» **DATASET EXTRACT**:
>>

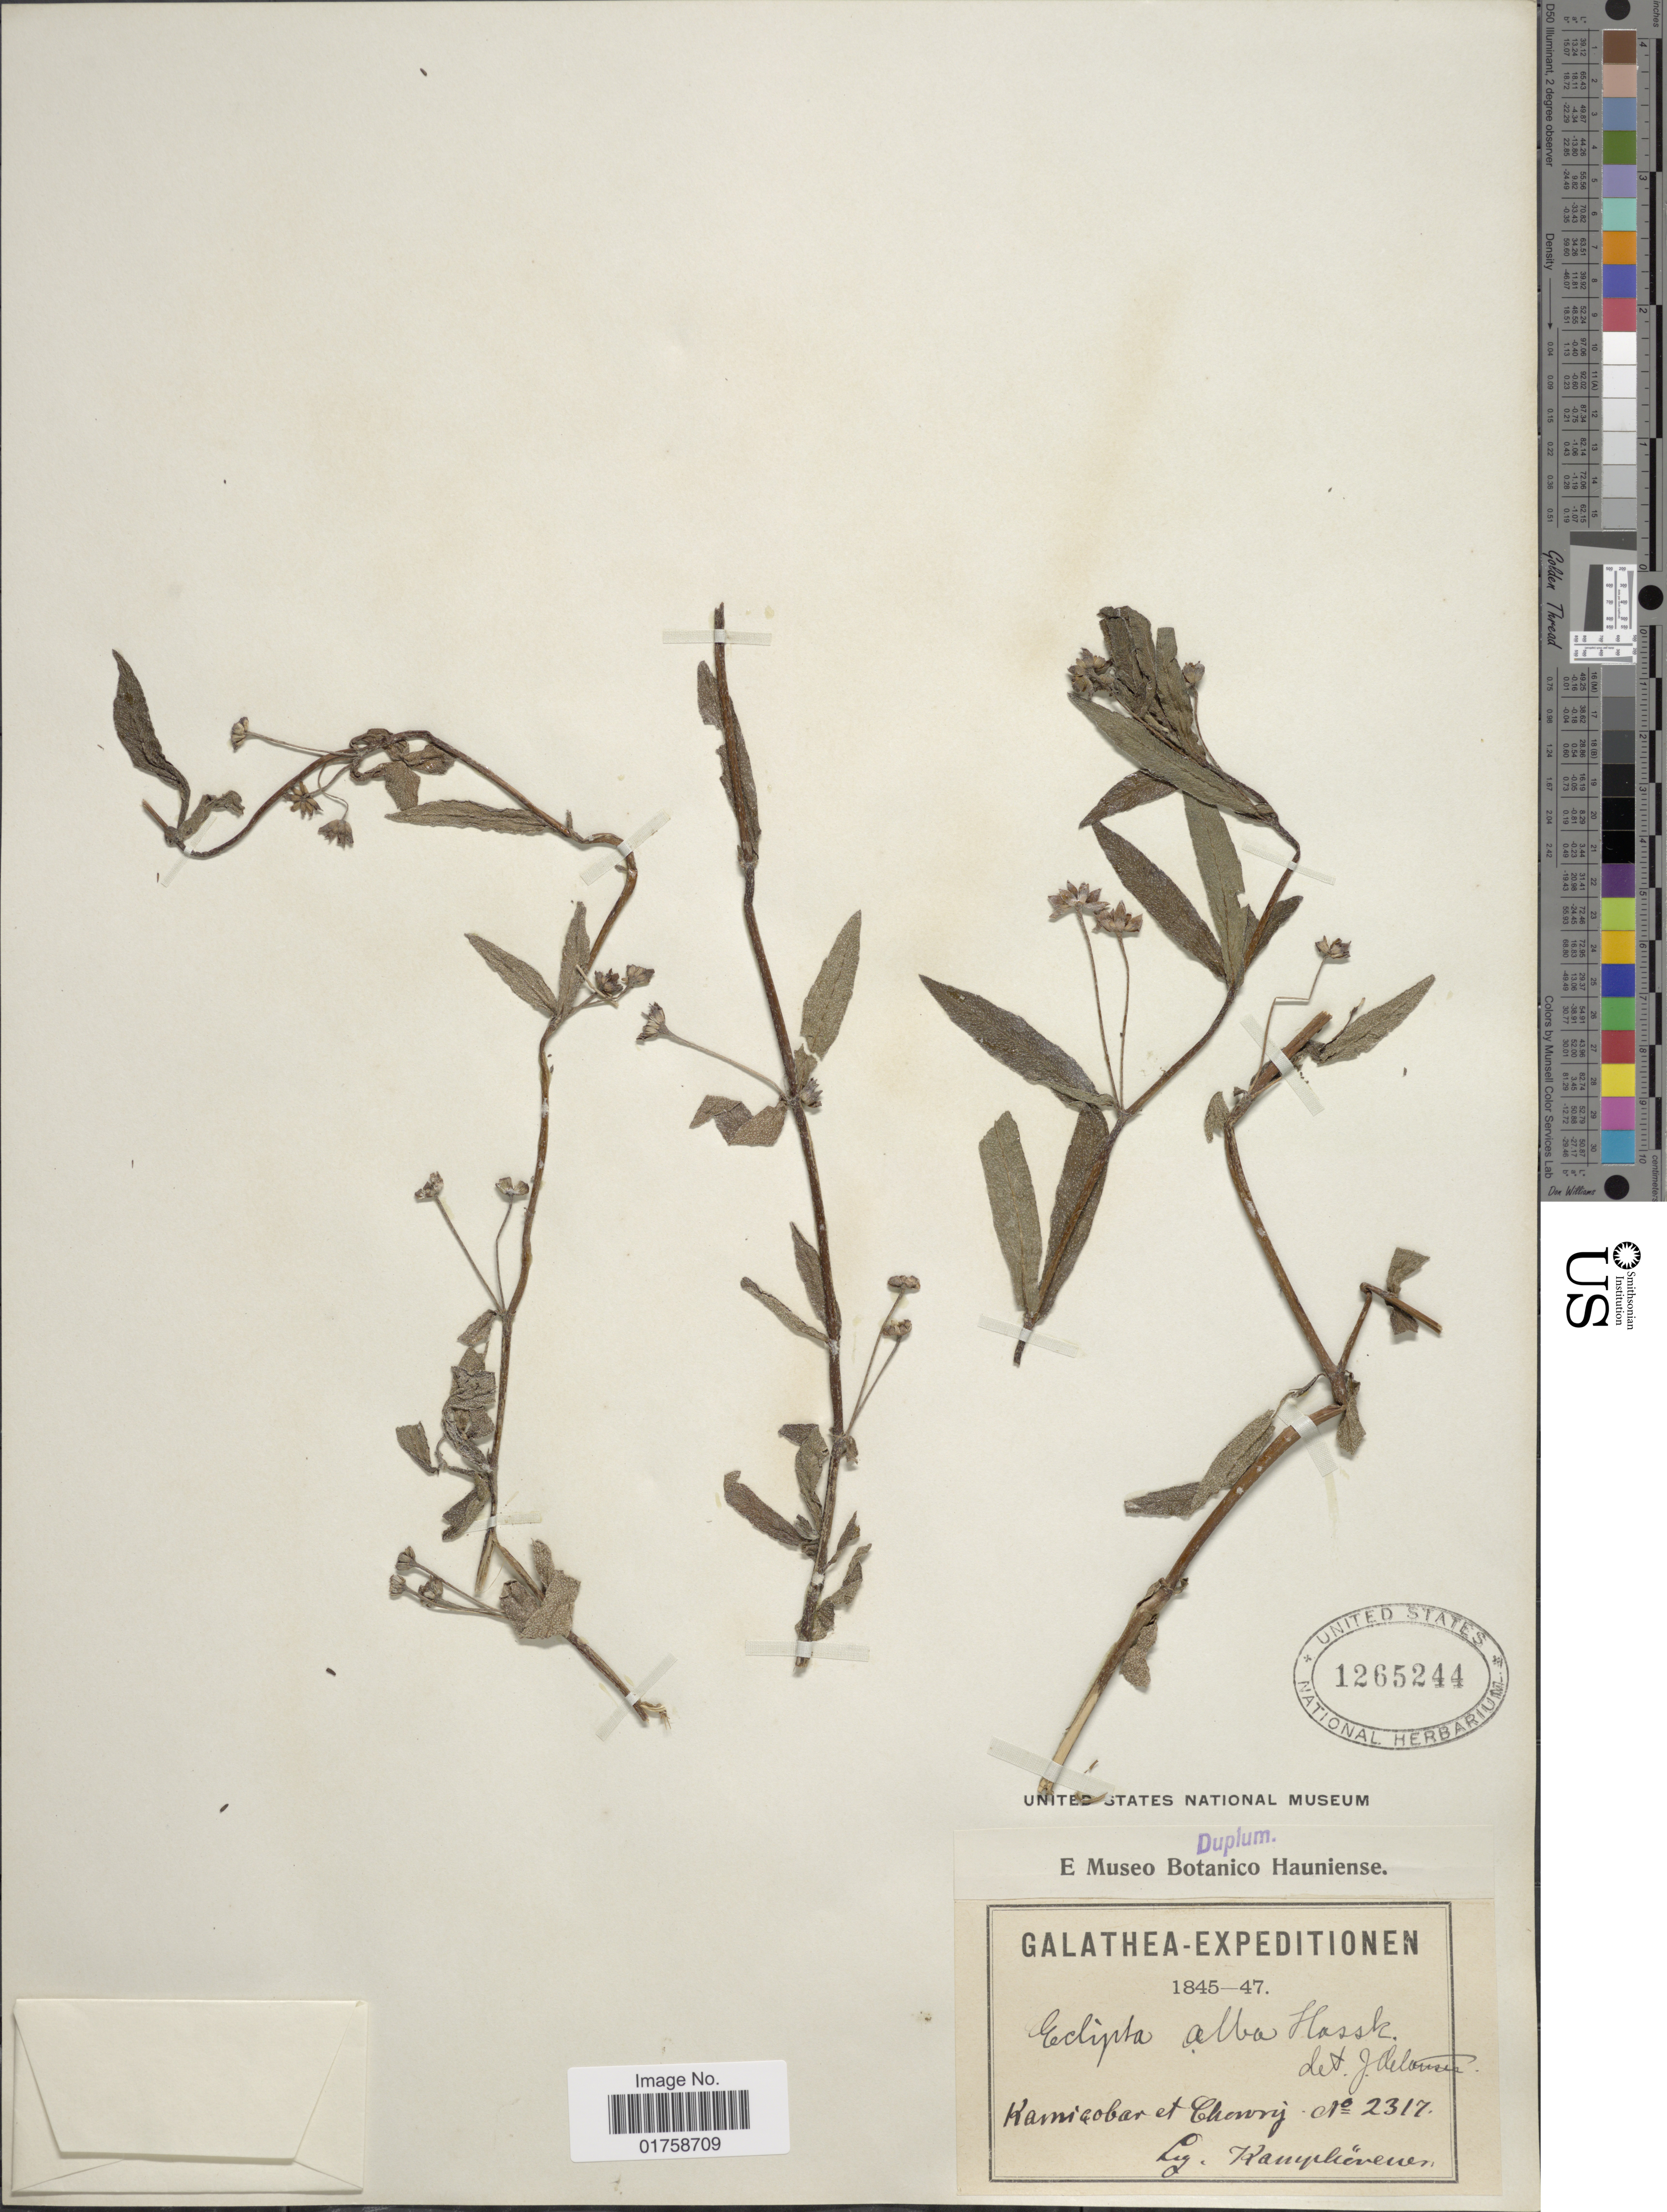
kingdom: Plantae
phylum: Tracheophyta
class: Magnoliopsida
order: Asterales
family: Asteraceae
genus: Eclipta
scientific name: Eclipta alba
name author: (L.) Hassk.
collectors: B. Kamphövener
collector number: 2317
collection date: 1845/1847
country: India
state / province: Andaman and Nicobar Islands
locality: Galathea. Kamicobar et Chowry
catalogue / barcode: US 1265244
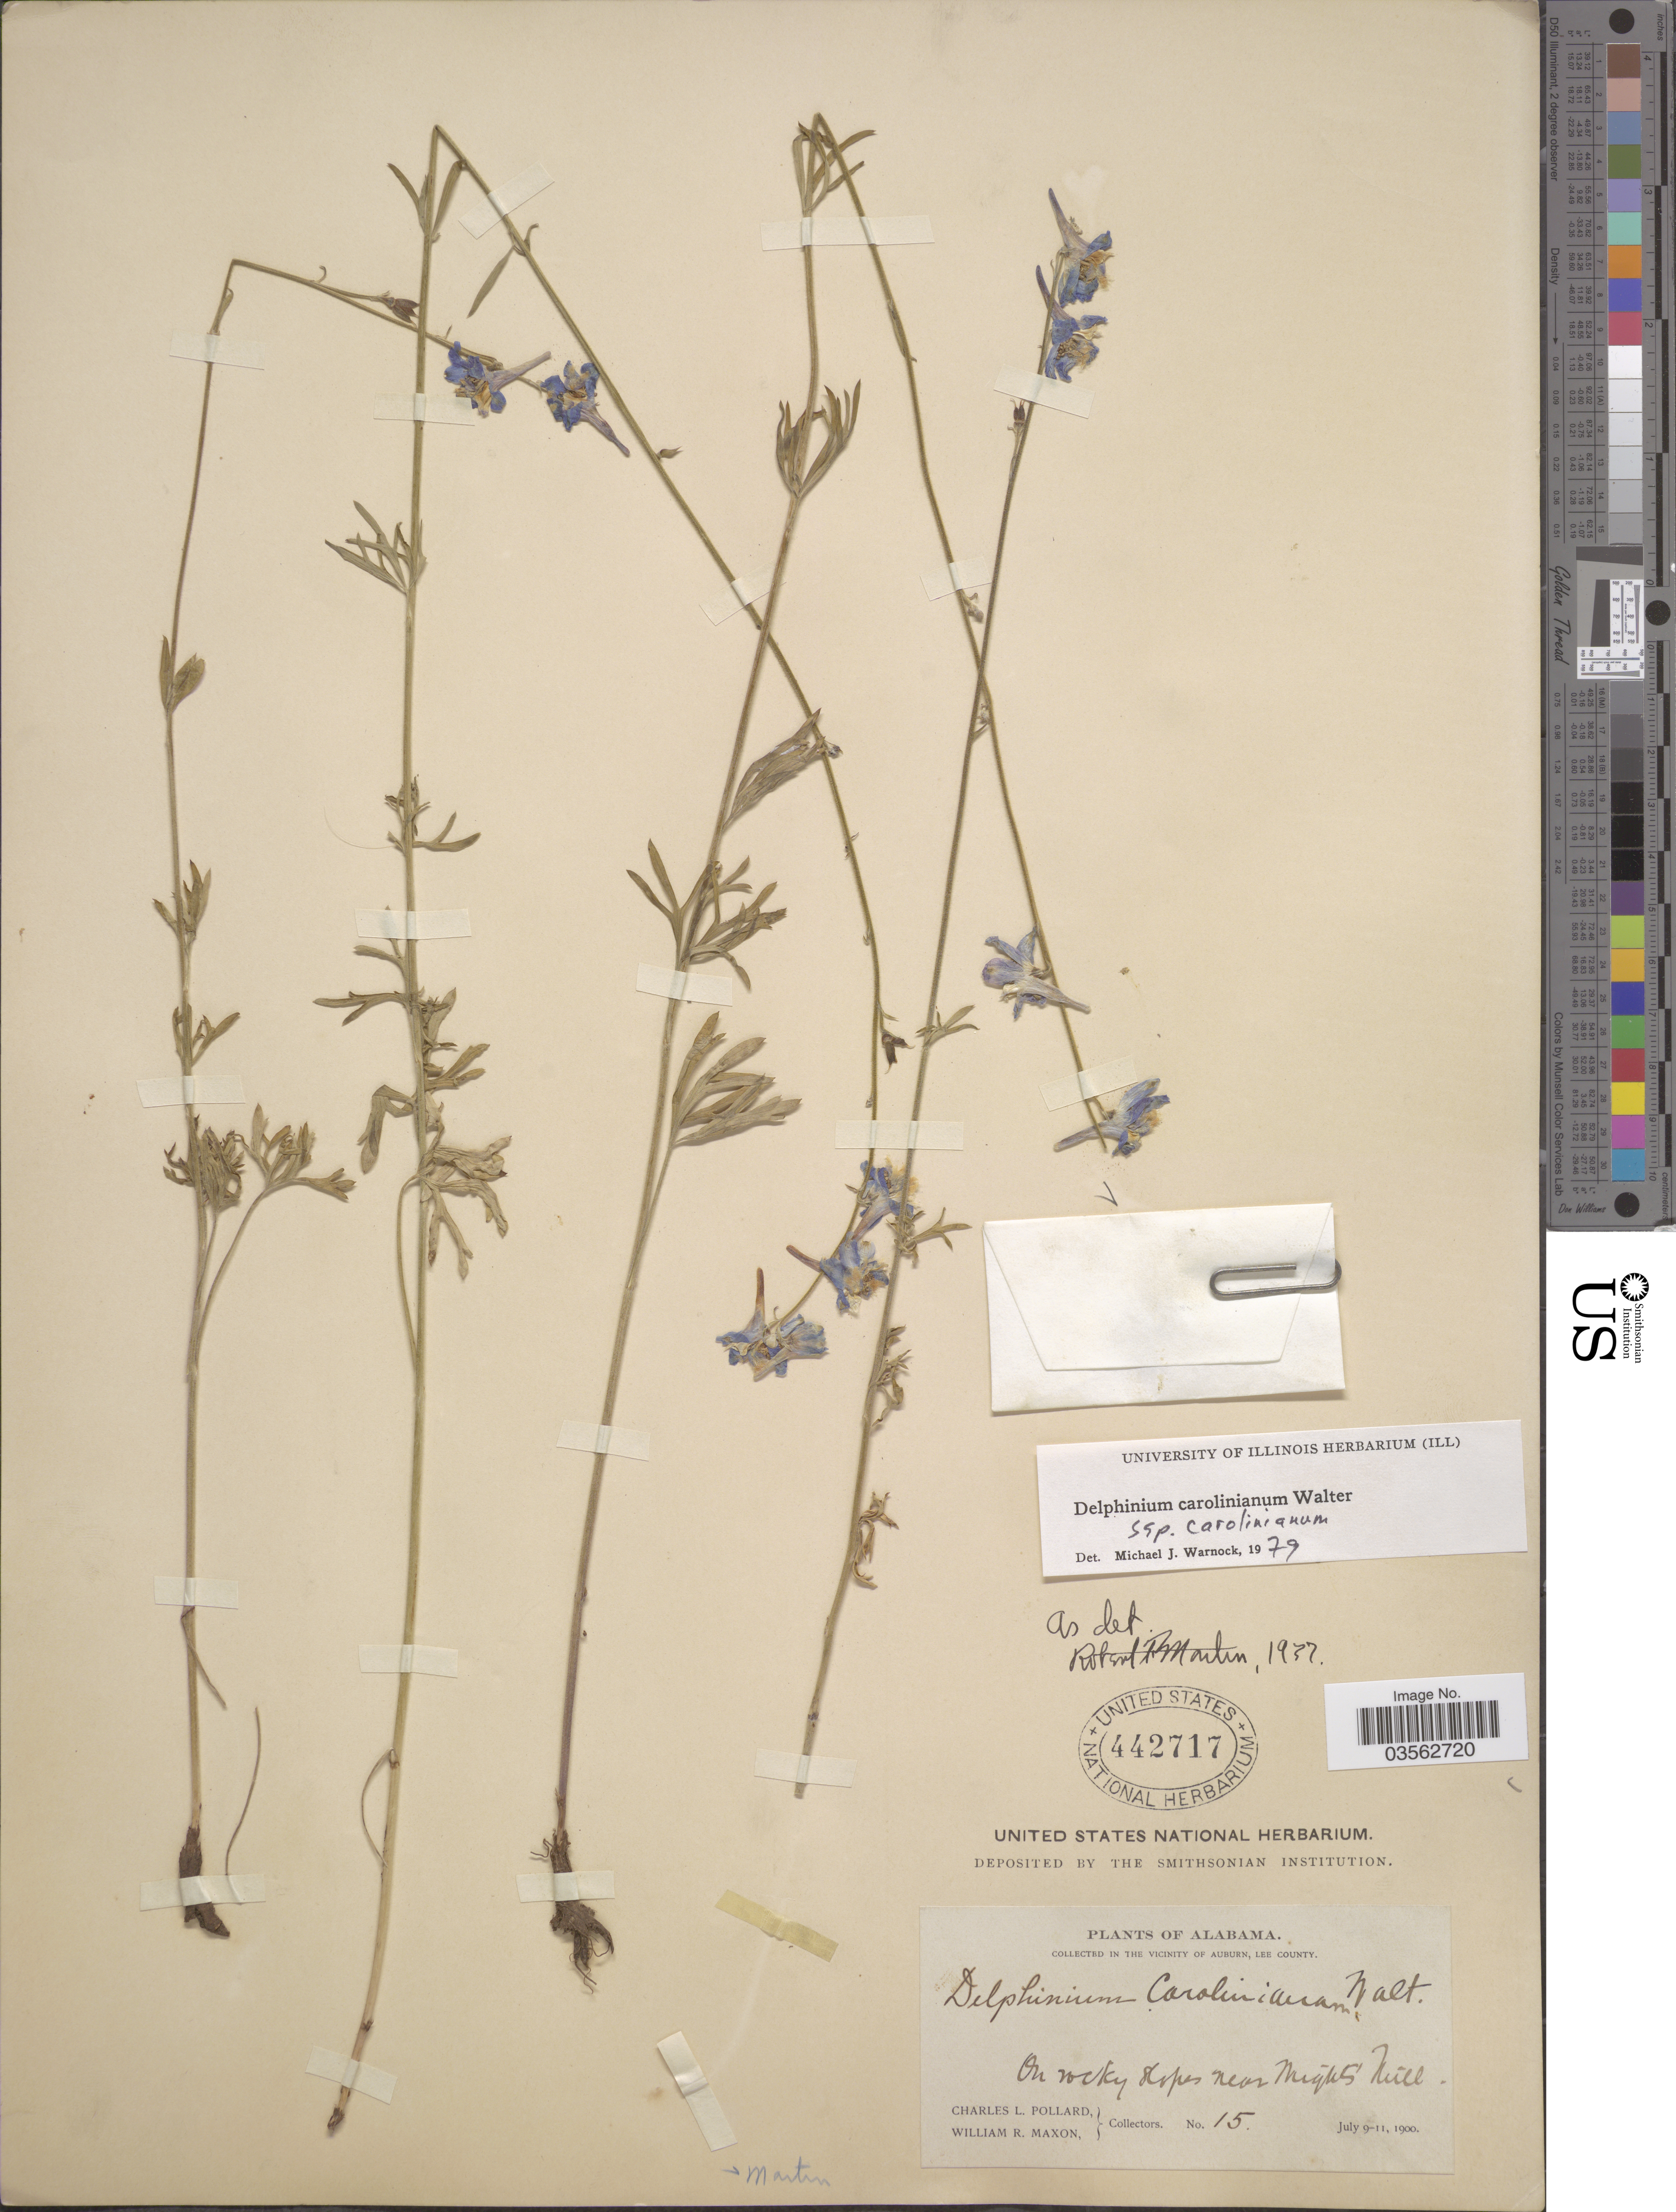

<<

Copy out the records from the line containing "scientific name: Eclipta alba" through the end of the records, including both ends and omitting the pictures.

scientific name: Eclipta alba
name author: (L.) Hassk.
collectors: B. Kamphövener
collector number: 2317
collection date: 1845/1847
country: India
state / province: Andaman and Nicobar Islands
locality: Galathea. Kamicobar et Chowry
catalogue / barcode: US 1265244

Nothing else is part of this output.